The clerk shall issue summons for service of the amended complaint on Chicago Police Officers Jose Hernandez (#16811), Hector Agosto (#6966), Bradley Loduca (#11172), Edgar Rodriguez (#14576), Michael Haddad (#6937), Valente Lara (#13954), Jennifer Zaidan (#8171), Melyssa Millan (#12077), and Sergeant William Grassi (#1509). If the Marshal needs Plaintiff to complete service forms in order for the Marshal to effectuate service, the Marshal shall send Plaintiff those forms. Plaintiff's failure to return forms to the Marshal will result in the dismissal of Defendants. The U.S. Marshal is directed to make all reasonable efforts to serve Defendants. With respect to any former employee no longer at the work address provided by Plaintiff, Chicago Police Department officials shall furnish the Marshal with the Defendant's last known address. The information shall be used only for purposes of effectuating service, or to show proof of service should a dispute arise, and shall neither be kept in the Court's file nor released by the Marshal. The Marshal is authorized to mail a request for waiver of service to each Defendant in the manner prescribed by Fed. R. Civ. P. 4(d)(2). If a waiver of service is not obtained, the Marshal shall then attempt personal service.

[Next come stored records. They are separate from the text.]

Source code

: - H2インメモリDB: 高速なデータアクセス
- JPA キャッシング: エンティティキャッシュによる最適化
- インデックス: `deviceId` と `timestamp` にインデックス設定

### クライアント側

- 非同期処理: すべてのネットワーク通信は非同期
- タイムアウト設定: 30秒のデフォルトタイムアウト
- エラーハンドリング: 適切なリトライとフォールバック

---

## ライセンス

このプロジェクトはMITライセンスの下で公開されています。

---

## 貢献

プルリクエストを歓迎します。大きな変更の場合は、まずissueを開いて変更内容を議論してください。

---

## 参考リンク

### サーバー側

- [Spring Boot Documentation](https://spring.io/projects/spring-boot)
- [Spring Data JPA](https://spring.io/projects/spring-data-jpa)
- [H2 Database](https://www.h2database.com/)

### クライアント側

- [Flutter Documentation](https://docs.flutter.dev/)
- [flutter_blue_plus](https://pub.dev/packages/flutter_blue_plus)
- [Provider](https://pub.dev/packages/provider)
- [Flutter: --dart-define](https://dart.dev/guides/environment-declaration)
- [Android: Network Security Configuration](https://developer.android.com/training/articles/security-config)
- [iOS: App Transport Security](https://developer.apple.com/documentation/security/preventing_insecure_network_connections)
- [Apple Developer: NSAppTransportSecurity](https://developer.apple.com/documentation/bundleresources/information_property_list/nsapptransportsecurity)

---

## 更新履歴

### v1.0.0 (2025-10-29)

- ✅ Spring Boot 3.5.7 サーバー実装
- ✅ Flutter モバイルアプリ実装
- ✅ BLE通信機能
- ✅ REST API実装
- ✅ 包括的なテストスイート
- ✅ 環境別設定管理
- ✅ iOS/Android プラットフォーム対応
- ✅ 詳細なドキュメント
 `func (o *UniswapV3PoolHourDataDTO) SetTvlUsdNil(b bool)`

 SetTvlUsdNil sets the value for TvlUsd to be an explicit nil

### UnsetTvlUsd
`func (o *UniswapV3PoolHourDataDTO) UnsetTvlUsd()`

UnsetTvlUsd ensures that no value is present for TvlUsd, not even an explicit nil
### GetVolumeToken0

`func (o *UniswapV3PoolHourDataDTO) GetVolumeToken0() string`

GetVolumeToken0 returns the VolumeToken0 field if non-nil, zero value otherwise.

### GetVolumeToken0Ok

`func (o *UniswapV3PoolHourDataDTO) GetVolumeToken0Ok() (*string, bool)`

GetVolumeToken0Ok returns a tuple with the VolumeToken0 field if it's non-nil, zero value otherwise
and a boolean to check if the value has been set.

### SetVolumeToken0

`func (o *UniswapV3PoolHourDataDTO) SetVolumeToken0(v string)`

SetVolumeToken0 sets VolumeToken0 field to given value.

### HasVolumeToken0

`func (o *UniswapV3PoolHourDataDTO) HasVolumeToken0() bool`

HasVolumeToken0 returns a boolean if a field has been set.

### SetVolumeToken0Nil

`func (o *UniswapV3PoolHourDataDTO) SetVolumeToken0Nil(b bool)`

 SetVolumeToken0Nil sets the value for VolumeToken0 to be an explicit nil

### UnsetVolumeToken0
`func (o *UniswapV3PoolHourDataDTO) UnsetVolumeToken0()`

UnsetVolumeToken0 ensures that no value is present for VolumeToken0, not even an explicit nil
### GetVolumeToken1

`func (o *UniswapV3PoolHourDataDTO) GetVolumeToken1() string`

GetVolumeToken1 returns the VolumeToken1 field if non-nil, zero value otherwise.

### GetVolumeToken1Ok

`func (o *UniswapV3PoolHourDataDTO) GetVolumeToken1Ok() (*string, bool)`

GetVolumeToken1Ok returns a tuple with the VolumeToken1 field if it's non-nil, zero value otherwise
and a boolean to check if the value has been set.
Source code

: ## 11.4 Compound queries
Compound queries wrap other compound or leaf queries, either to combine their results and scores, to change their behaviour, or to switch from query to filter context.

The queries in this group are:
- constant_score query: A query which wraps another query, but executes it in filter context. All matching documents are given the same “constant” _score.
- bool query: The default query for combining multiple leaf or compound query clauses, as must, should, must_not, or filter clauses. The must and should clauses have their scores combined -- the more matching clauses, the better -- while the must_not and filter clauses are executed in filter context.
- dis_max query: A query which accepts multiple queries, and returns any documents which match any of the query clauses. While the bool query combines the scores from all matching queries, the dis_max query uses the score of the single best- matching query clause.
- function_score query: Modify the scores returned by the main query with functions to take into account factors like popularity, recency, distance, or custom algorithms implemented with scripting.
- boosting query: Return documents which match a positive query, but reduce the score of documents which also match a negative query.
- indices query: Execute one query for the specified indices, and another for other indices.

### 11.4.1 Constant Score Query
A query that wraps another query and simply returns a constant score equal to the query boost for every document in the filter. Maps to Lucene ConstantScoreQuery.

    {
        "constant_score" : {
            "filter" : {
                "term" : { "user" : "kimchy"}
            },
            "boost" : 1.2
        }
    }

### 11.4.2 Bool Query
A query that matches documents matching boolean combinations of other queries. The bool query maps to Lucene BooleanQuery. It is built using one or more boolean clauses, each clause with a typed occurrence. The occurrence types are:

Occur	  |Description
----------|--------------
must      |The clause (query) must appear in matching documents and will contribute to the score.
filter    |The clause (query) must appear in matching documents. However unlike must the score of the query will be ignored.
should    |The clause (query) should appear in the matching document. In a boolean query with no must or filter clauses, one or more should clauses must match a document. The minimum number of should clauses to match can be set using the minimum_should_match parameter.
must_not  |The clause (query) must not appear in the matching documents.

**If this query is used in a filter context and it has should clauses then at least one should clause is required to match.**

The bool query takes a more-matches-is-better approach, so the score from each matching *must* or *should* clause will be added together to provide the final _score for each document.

Detective Tanaka, who has been served with the original complaint, is directed to respond to the amended complaint within 30 days of the date of this order.

Plaintiff'S motion for representation by counsel is denied without prejudice. The issues of this case have now been narrowed to claims of excessive force and an unreasonable response to his resulting injuries. Furthermore, Plaintiff has demonstrated by his pleadings that he is competent and capable of representing himself at this stage of this case. See Pruitt v. Mote, 503 F.3d 647, 656-59 (7th Cir. 2007).